Your task is to print all of the entries exactly, though the pictures should not be included.

■ **Spatial reasoning data**
▬▬▬
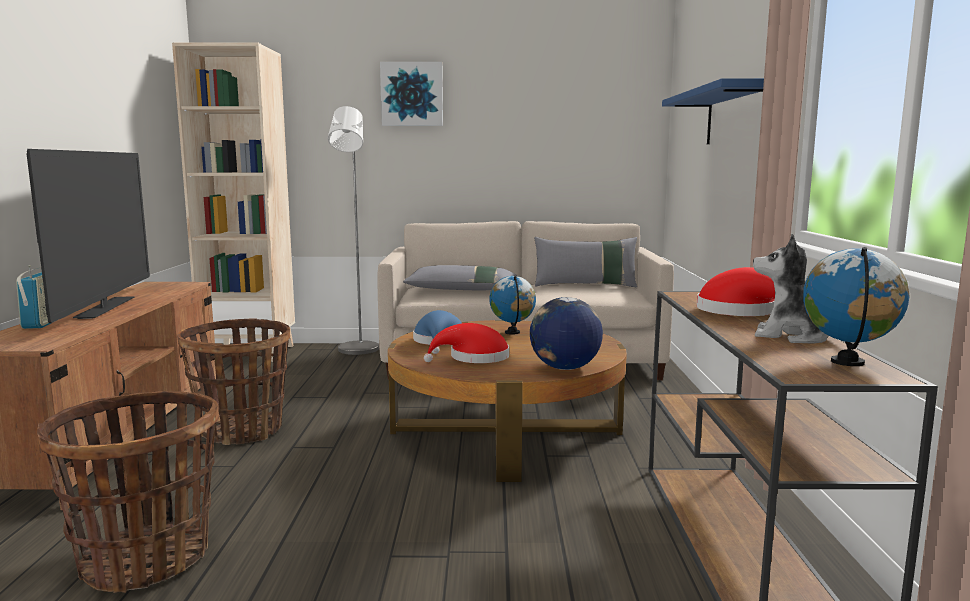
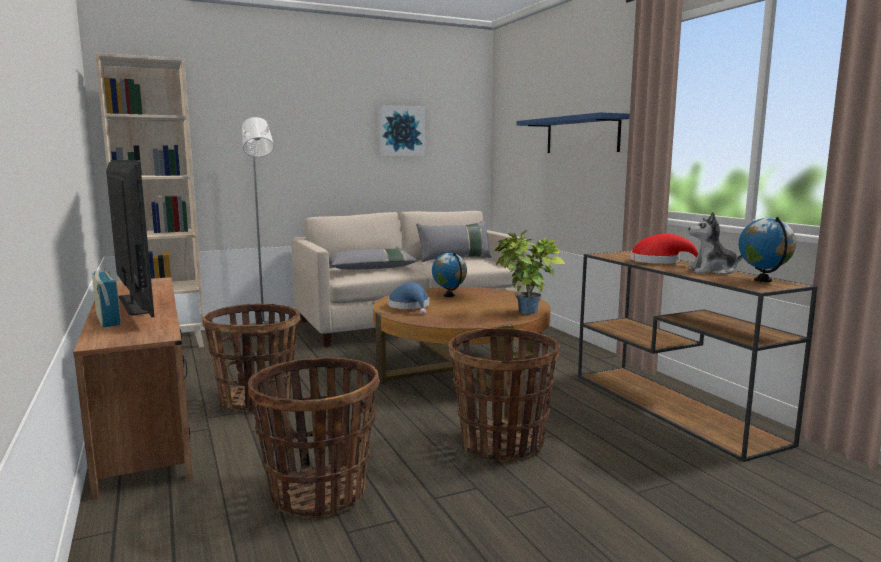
camera: 25 degrees left, 0 degrees up
picture [380,62,443,126] -> picture moved to [378,105,425,156]
red hat [424,323,509,363] -> none
globe [530,297,603,370] -> potted plant [493,230,565,314]
none -> basket [448,328,560,461]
▬▬▬
■ **TASK RESULT**
camera: 25 degrees left, 0 degrees up
picture [380,62,443,126] -> picture moved to [378,105,425,156]
red hat [424,323,509,363] -> none
globe [530,297,603,370] -> potted plant [493,230,565,314]
none -> basket [448,328,560,461]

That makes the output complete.